Quelle mouche a bien pu piquer simultanément les nombreux médias de masse qui ont relayé en chœur ce week-end, soit deux mois après leur publication par le Centre National du Cinéma et de l’image animée, les excellents chiffres de l’exportation de programmes d’animation français ? Raréfaction des bons résultats en matière de commerce extérieur ? Habituel retard à l’allumage en ce qui concerne les secteurs marginaux de la culture ? Torpeur estivale ?

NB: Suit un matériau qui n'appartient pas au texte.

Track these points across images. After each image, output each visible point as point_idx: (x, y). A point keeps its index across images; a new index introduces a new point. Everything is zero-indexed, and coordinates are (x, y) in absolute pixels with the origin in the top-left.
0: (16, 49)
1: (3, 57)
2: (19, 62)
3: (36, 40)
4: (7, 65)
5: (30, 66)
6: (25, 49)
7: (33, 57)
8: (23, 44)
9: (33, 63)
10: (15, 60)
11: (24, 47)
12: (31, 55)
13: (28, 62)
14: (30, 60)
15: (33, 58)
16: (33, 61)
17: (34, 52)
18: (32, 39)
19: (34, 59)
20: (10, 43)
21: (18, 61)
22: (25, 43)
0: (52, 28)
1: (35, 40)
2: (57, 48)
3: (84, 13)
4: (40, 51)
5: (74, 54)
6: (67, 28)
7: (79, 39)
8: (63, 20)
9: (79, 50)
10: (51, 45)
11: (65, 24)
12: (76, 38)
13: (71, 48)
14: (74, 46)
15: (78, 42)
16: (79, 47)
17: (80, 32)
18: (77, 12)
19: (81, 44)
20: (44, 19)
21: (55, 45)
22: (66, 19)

D’aucunes mauvaises langues émettent l’hypothèse d’un effet « université d’été du Medef », où, comme je l’ai indiqué l’année dernière, le marché de l’animation française est devenue l’un des faire-valoir emblématiques du discours grand-patronal, via le Syndicat des Producteurs de Films d’Animation* (SPFA). Les services « économie » de nos principaux organes de presse couvrant unanimement ce raout annuel « incontournable », ceci expliquerait peut-être cela…
Mais, ne donnons pas trop d’échos ici à ces médisances et focalisons-nous sur l’essentiel : l’animation industrielle nationale – ou « initiée » par des fonds français (la nuance est importante) – s’est rarement aussi bien portée !
Volumes de production en forte augmentation, relocalisation significative des dépenses de production, augmentation de la part des rediffusions, « consommation délinéarisée(1) de programmes jeunesse en forte croissance« , leadership à l’exportation des programmes (notamment vers les territoires jadis moins poreux aux productions françaises, Royaume Uni et États-Unis en tête), situation inédite de plein-emploi, voire de « sur-emploi », …
Tout invite à l’auto-congratulation victorieuse.
Cette fois encore, je ne me risquerais pas à un commentaire détaillé des entre-lignes de ce rapport en trompe-l’œil. Je n’en ai ni le temps, ni l’envie. Et je peux aisément parier sur l’intelligence des lecteurs de ce blog pour déceler par eux-mêmes les raccourcis, les silences pudiques et autres arrangements avec la réalité des réussites économiques arborées en étendards.
Je formulerai cependant le souhait que les signaux encourageants qui foisonnent dans ce bilan annuel incitent enfin nos décideurs institutionnels – principalement en régions – à soutenir concrètement le développement d’offres publiques susceptibles de stimuler sur le long terme la diversité artistique de la création audiovisuelle au sens large, tout en facilitant la vitalité et la pérennisation d’un vivier conséquent d’emplois stables (autrement dit « non-précaires »), non-délocalisables, transversaux, générateurs de valeurs patrimoniales.
Il n’est pas interdit de rêver…
> Téléchargez le rapport du CNC « Le marché de l’animation en 2016 »
> Téléchargez le communiqué du presse élogieux du SPFA
(1) Contournement de la diffusion linéaire, c’est-à-dire imposée par une grille-horaire de programmes, grâce aux fonctionnalités de « podcast » ou de « catch-up TV ».